■ **TASK DETAILS**
Output must consist only of the lines of the material below from the one with "focal_mm: 2.22" through the one with "hfov_deg: 71.6", each reproduced exactly; no pictures belong in it.

(THE DATA begins)

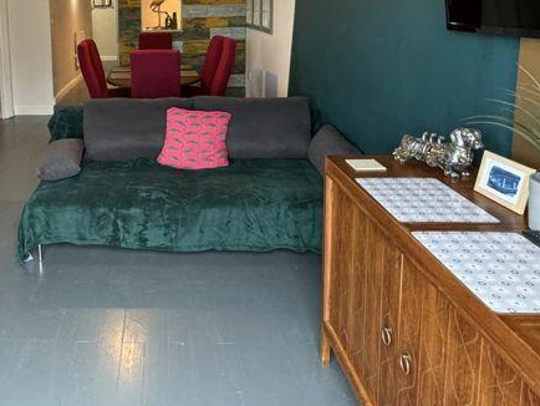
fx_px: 515
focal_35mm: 33
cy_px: 77
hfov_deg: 52.6
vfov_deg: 41.0
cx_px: 127
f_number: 2.2
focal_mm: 2.22
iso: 250
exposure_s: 1/50
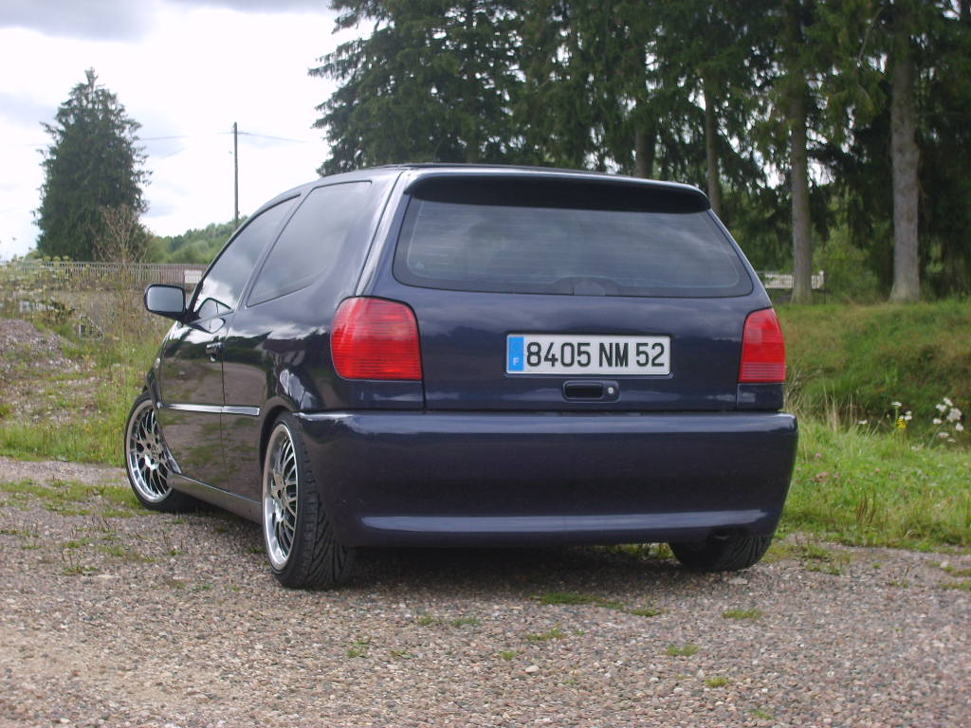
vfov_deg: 24.0
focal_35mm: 61
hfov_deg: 31.7
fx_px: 1711
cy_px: 364
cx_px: 486
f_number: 3.6
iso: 50
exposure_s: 1/350
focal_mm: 10.3
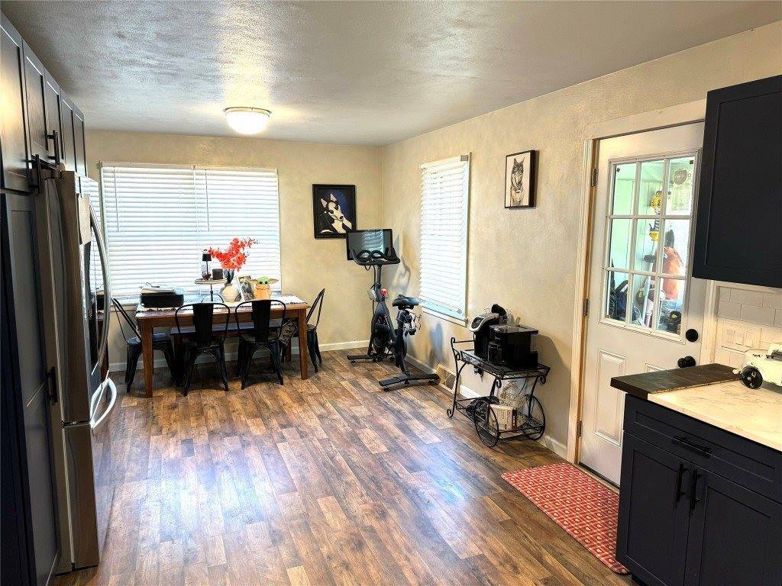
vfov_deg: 56.8
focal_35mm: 24
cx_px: 391
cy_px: 293
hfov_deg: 71.6
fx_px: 542
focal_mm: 6.76
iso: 125
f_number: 1.78
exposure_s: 1/60
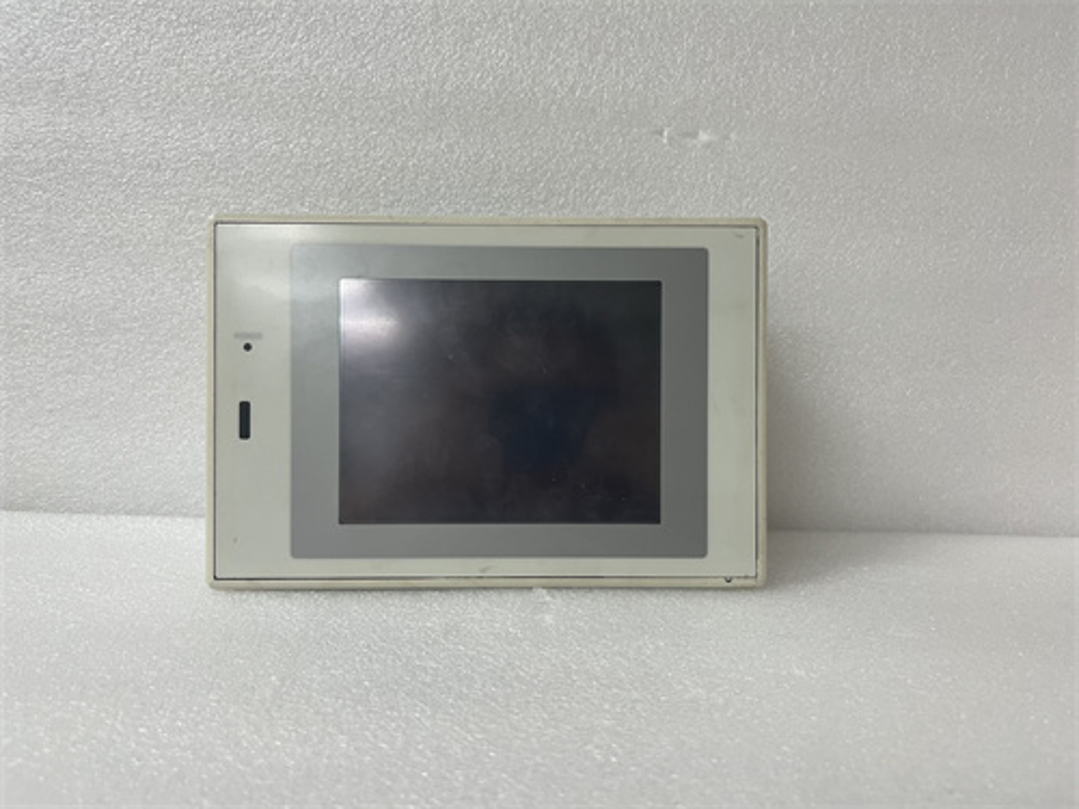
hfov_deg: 67.3
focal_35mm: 26
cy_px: 404
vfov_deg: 53.1
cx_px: 540
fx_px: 810
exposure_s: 1/50
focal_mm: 5.1
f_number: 1.6
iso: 64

(THE DATA ends)

■ **ANSWER SECTION**
focal_mm: 2.22
iso: 250
exposure_s: 1/50
vfov_deg: 24.0
focal_35mm: 61
hfov_deg: 31.7
fx_px: 1711
cy_px: 364
cx_px: 486
f_number: 3.6
iso: 50
exposure_s: 1/350
focal_mm: 10.3
vfov_deg: 56.8
focal_35mm: 24
cx_px: 391
cy_px: 293
hfov_deg: 71.6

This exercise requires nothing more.